McMaster’s $100,000 club is third largest of Ontario universities
McMaster University had the third-highest number of employees earning more than $100,000 out of all Ontario universities last year, reported the Hamilton Spectator Aug. 23. University of Toronto had the most at 2,034 and York University, the second most at 1,023.
Robart’s government was responsible for building York
In an Aug. 24 pofile of the late John Parmenter Robarts, Ontario’s 17th premier, The London Free Press stated that he had been chancellor of York University and his government was responsible for developing Ontario’s community college system, GO Transit, the construction of York University, the Ontario Science Centre, the expansion of legal aid and launching of the Ontario Scholarship fund.
- York student Tamara Gordon was interviewed about the back-to-school party she organizes for children in her Toronto neighbourhood, on “CTV News” Aug. 24.

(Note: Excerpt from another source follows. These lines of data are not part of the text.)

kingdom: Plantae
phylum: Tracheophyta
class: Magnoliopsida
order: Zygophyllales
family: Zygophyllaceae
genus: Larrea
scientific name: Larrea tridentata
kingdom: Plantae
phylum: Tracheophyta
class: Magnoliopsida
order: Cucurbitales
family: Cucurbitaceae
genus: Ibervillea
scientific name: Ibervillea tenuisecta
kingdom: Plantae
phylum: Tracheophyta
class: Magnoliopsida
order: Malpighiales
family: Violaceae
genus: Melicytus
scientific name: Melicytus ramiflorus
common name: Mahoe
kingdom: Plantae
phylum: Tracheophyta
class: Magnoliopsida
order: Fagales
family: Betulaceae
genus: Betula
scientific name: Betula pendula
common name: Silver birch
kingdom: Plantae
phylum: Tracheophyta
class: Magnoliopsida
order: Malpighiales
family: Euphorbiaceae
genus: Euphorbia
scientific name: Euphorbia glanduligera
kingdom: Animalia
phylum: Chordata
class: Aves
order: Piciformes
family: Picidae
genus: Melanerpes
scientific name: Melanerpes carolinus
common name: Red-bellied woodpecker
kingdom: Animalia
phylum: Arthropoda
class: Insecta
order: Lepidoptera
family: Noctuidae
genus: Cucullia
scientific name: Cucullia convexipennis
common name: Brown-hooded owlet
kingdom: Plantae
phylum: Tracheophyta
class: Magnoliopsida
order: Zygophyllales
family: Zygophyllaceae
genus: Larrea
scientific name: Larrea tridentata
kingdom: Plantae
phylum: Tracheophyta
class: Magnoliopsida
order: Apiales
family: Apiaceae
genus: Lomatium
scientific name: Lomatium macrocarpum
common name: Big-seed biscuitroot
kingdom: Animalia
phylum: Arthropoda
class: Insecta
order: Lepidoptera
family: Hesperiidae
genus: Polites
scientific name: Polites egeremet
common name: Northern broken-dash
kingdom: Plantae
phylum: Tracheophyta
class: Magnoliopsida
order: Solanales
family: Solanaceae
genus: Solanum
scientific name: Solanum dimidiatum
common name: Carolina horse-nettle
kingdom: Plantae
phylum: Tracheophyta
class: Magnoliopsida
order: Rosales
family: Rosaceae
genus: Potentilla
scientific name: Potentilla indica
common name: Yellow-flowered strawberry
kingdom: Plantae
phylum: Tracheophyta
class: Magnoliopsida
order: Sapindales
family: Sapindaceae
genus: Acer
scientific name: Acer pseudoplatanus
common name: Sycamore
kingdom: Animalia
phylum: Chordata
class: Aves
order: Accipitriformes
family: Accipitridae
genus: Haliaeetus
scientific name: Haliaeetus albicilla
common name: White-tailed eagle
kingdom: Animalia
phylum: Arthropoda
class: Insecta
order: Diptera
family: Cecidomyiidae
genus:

- Myra Rutherdale, a history professor in York’s Faculty of Arts, is interested in stories from northern nurses to publish in a book, reported CBC Radio’s “Qulliq” in Nunavut Aug. 22.
- Ian Roberge, political science professor in York’s Glendon College, discussed Liberal leader Stephane Dion’s Toronto visit, on Radio-Canada’s “Infos Régionales” in Toronto Aug. 22.